Passage provided.
Rabbi Nachman Kahana
Rabbi Nachman Kahanaאתר האינטרנט של הרב

People experience traumatic episodes with various physiological and psychological repercussions.

Some experiences become relegated to a dark area of the subconscious never to re-appear again in one’s window of consciousness. Memories of others, like those who went through the atrocities of the Shoah, are forever engraved in their consciousness, as one of the witnesses at the John Demjanjuk trial said, “if you were not in Treblinka you cannot enter; if you were there you can never leave”. And the third type of traumatic memory emerges from time to time from the subconscious to one’s consciousness brought about by association with other thoughts.

I would like to share with you, dear reader, an autobiographical traumatic experience which occurred when I was 12 years old, which was not yesterday.

My family moved to 1710 West 2nd street, corner of Quentin Road in Flatbush when I was 5 years old and my brother Meir was 10, when our father became the rabbi of the Shaarei Tfila shul on West 1st street where he served for the next 30 years.

Input data.
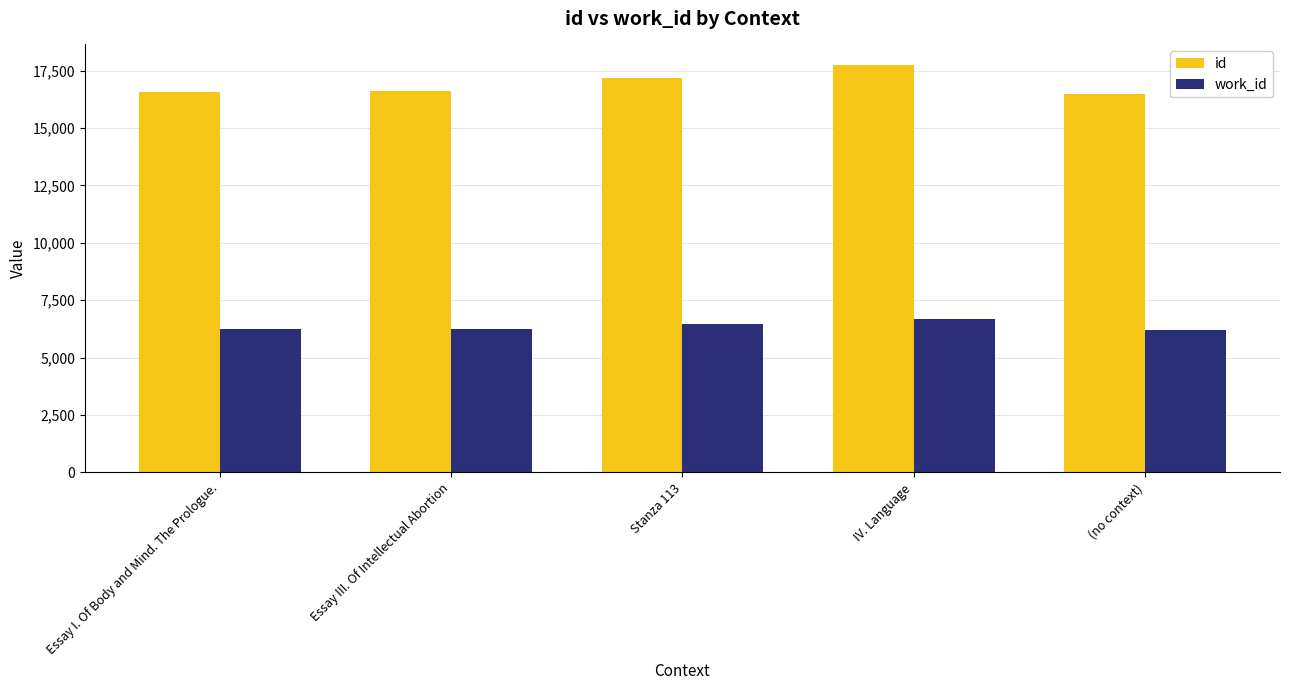

How many bars are there in total?

10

What to work on.
#1 In the essay on traumatic memory, condense the paragraph beginning "Some experiences become relegated" into a short list of the three kinds of traumatic memory it describes.
#2 Resume the essay on traumatic memory, picking up right after its final sentence about the family's move to West 2nd Street.

Answer section.
#1
- Some experiences sink into a dark area of the subconscious and never return to consciousness.
- Others, like those of Shoah survivors, stay permanently engraved in consciousness. A witness at the John Demjanjuk trial said, "if you were not in Treblinka you cannot enter; if you were there you can never leave."
- A third kind rises from the subconscious into consciousness from time to time, triggered by association with other thoughts.

#2
Our street consisted of first- and second-generation Catholics - Italian and Irish, with only 4 Jewish families.

Our next-door neighbors were Italians by the name of Colombo. They had a son called Charles, like his father; he was nicknamed Junior. He was one year older than I. Whenever Junior saw me, he would call out “dirty Jew”, which sent me home in tears. One day my mother found out that Mrs. Colombo’s father was a Jew (not her mother). My mother told me that the next time the little shaygetz called me “dirty Jew”, to give him the details of his yichus (genealogy). It happened the very next day. He made his usual neighborly statement and then I said to him “your grandfather is also a dirty Jew”.

He went home, and from that day we became the best of friends. Our bedroom windows faced each other across a narrow alley, and we would blabber until going to sleep.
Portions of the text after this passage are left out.